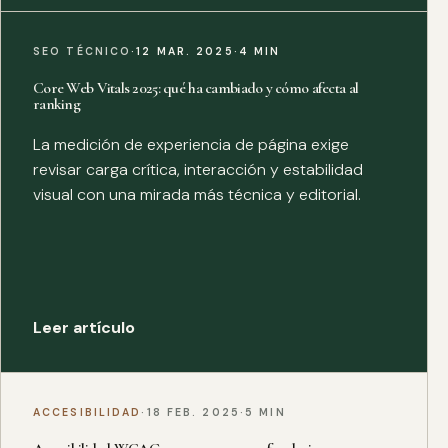
SEO TÉCNICO
·
12 MAR. 2025
·
4 MIN
Core Web Vitals 2025: qué ha cambiado y cómo afecta al
ranking
La medición de experiencia de página exige
revisar carga crítica, interacción y estabilidad
visual con una mirada más técnica y editorial.
Leer artículo
ACCESIBILIDAD
·
18 FEB. 2025
·
5 MIN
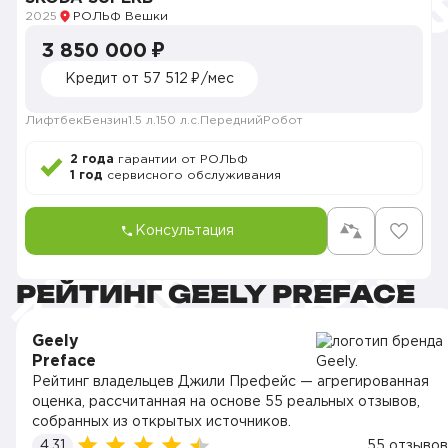
2025
РОЛЬФ Вешки
3 850 000 ₽
Кредит от 57 512 ₽/мес
Лифтбек
Бензин
1.5 л.
150 л.с.
Передний
Робот
2 года
гарантии от РОЛЬФ
1 год
сервисного обслуживания
Консультация
РЕЙТИНГ GEELY PREFACE
Geely
Preface
Рейтинг владельцев Джили Префейс — агрегированная
оценка, рассчитанная на основе 55 реальных отзывов,
собранных из открытых источников.
4.31
55 отзывов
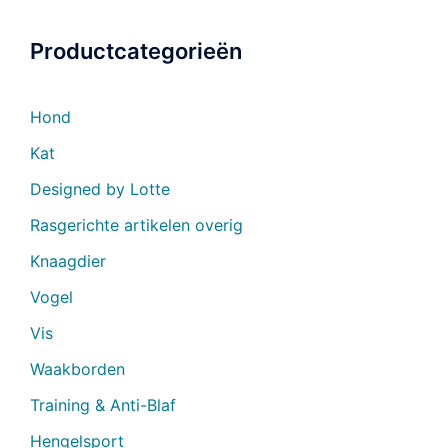
Productcategorieën
Hond
Kat
Designed by Lotte
Rasgerichte artikelen overig
Knaagdier
Vogel
Vis
Waakborden
Training & Anti-Blaf
Hengelsport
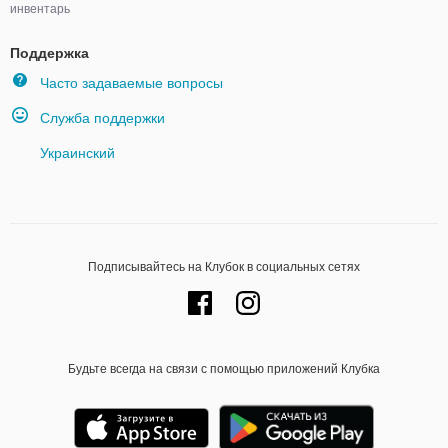
инвентарь
Поддержка
Часто задаваемые вопросы
Служба поддержки
Украинский
Подписывайтесь на Клубок в социальных сетях
Будьте всегда на связи с помощью приложений Клубка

Exercise aim:
Rewrite the part of the data that opens with the line containing "Productcategorieën" and runs through the end of the data, putting "Waarschuwingsborden" in place of "Waakborden" and keeping everything else the same. Leave the pictures out of your answer.

Answer section:
Productcategorieën
Hond
Kat
Designed by Lotte
Rasgerichte artikelen overig
Knaagdier
Vogel
Vis
Waarschuwingsborden
Training & Anti-Blaf
Hengelsport
инвентарь
Поддержка
Часто задаваемые вопросы
Служба поддержки
Украинский
Подписывайтесь на Клубок в социальных сетях
Будьте всегда на связи с помощью приложений Клубка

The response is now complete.